Permit me a few peeves:
1. It’s that time of year. Like clockwork, scheduled with the turning of the leaves, I received two catalogs highlighting horse blankets this week. There were Easy Motion blankets, High Neck blankets, heavy-duty blankets, fleece-y blankets. red, blue, plaid, and colorblock blankets. There were consultants available, printed temperature guidelines, and multi-year guarantees.
These companies would like to convince us that we are straight-up bad, bad, bad horse owners if we don’t order a blanket. Otherwise our horses are sure to suffer (suffer!) through winter.
Better yet, we should order three or four: one for rain and cool temps, one for snow, wind, and colder temps, and a special one for the twice-a-year blizzard conditions. And don’t forget the stretchy shoulder guard gizmos – they’re like Under Armour tank tops for your horse to prevent rubs caused by, um, er, those very blankets you just shelled out for.
Most horses do not benefit from blanketing and some may colic when the blanketing hinders their ability to take care of themselves. Horses have evolved to thermoregulate just fine. Just ask the wild horses who live long lives on the range. Just ask the tens of thousands of horses turned out to winter pasture in the western U.S. and left to “fend for themselves” until spring. Just ask my horses, aged four to 20, who do quite well in temperatures from -15 degrees to 95 degrees, without my messing with them.

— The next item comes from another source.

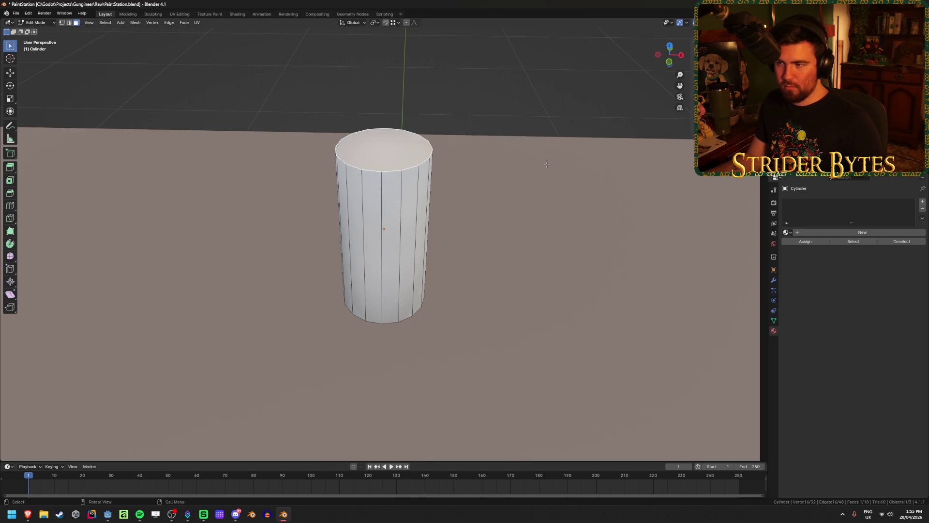
key(Tab)
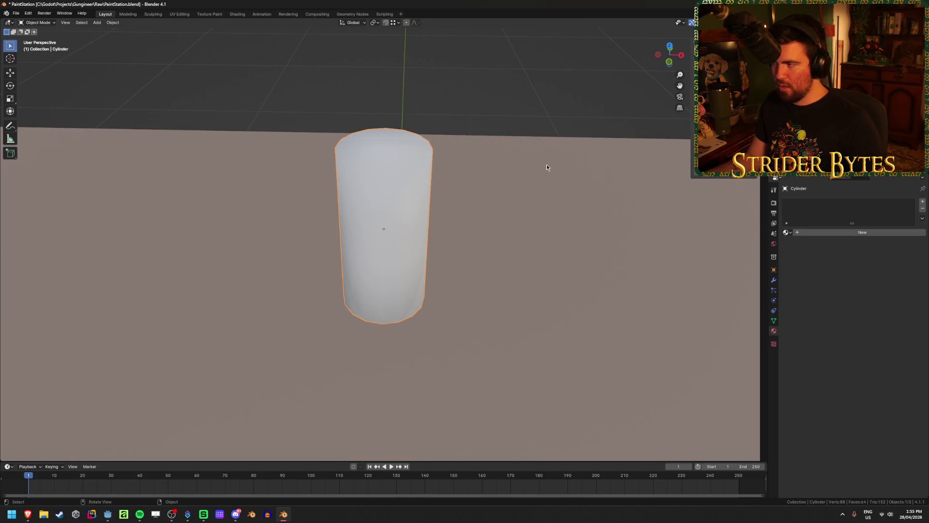
key(Tab)
key(i)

The key to their wellness is not our micromanaging their thermoregulation (which can go horribly wrong when an owner blankets on a mild, sunny day and virtually cooks the poor animal), but our offering adequate hay (undoubtedly more hay in the winter than during warmer months), freedom to move, and (less often than you’d think) shelter.
2. In one of these aforementioned catalogs, I noted the tease: “Spooky Horse? Relax, we can help!” Since it’s always interesting to learn about different training strategies for spooky horses, I thumbed immediately to the listed page. Ee-gads! It was a full, two-page spread of supplements designed to calm your horse during “Spooky Season.” I thought we called this time of year, autumn or fall. Who knew?

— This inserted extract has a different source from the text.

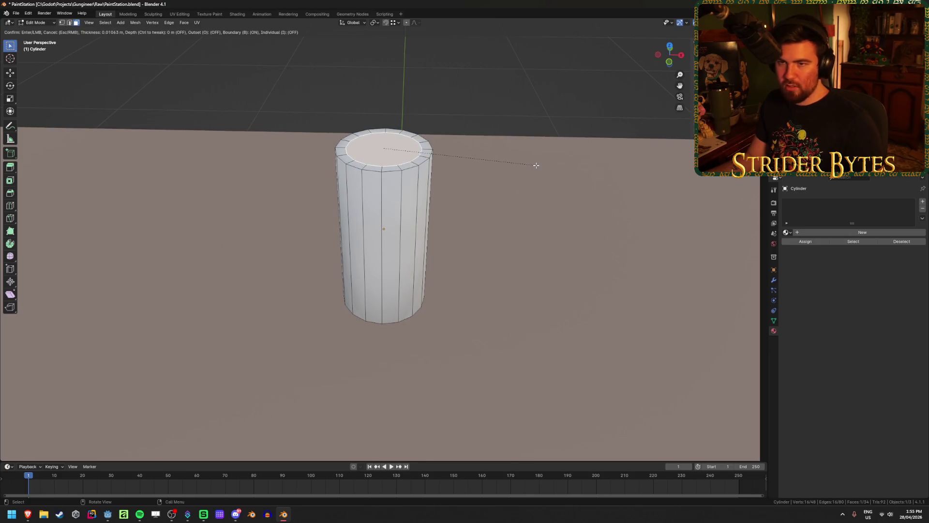
text(0.01)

To paraphrase the selly-sell: Colder weather makes horses more “on edge.” Buy something to chill them out.
The pages feature a rider, crop in hand, pulling on the reins like she was hauling in a Gulf of Mexico marlin. The whites of her horse’s eyes were visible and its tail was up. I felt badly for the fella.
Instead of helpful riding strategies: “if your horse wants to move, let him move but give him direction” or “let him graze and investigate his surroundings” it was magnesium, Tryptophan, Inositol, chamomile, raspberry, chasteberry, and passionflower.
I wanted to ask this company: Dude, like, when you gonna offer some reefer to me and my pony? Like, it would help us be one with the universe, man.
Here’s what supplement companies don’t tell you:
- There’s no guarantee that what they say is in a given supplement is actually in there. Supplement outfits (for human, dogs, horses, etc.) are notoriously unregulated.
- There’s also no guarantee that supplements have any actual effect.
- Some supplements, when overdosed, can impact horses negatively.
Aside from adding selenium to a horse’s diet in areas where there is a dearth of selenium in the soil (and therefore little selenium in hay and grass) and offering free-choice salt, research doesn’t support this pricey habit. Read more about supplements here.
Let’s challenge our brains, not our wallets. Let’s solve our problems with real solutions, not sugar pills and consumerism-masquerading-as-do-goodism. Our horses will thank us.